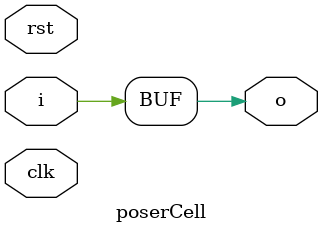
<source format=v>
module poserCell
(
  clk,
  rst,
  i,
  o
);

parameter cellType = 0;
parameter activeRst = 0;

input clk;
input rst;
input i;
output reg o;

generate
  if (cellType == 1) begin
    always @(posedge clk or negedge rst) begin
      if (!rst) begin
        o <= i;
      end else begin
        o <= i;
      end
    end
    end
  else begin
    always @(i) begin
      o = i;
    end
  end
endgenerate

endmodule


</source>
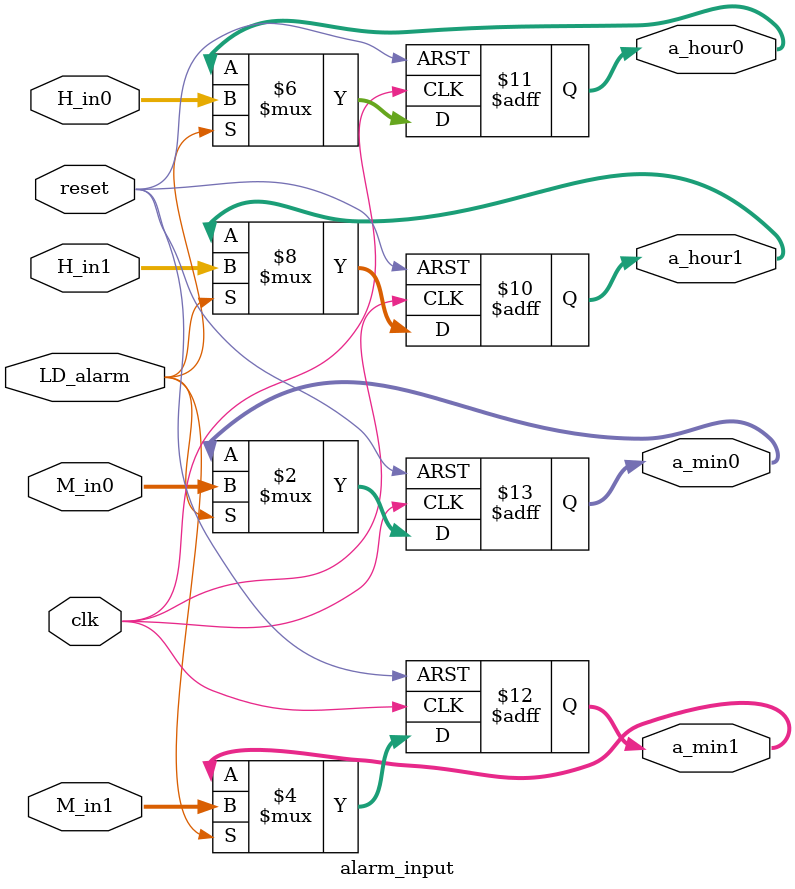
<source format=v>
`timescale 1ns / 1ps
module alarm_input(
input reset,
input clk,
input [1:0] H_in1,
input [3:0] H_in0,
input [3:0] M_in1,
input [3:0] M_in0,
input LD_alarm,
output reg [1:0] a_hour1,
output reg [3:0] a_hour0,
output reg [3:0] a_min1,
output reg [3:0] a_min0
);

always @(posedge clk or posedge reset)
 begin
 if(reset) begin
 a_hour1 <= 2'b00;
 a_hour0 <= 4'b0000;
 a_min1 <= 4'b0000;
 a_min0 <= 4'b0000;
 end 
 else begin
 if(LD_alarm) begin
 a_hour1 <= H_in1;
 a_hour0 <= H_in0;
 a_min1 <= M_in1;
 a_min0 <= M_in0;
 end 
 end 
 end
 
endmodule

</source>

------

◆ **WHAT TO WORK ON**
Counting the lines of the material that hold the string "posedge", state the total and nothing besides.

◆ **OUTPUT OF THE EXERCISE**
2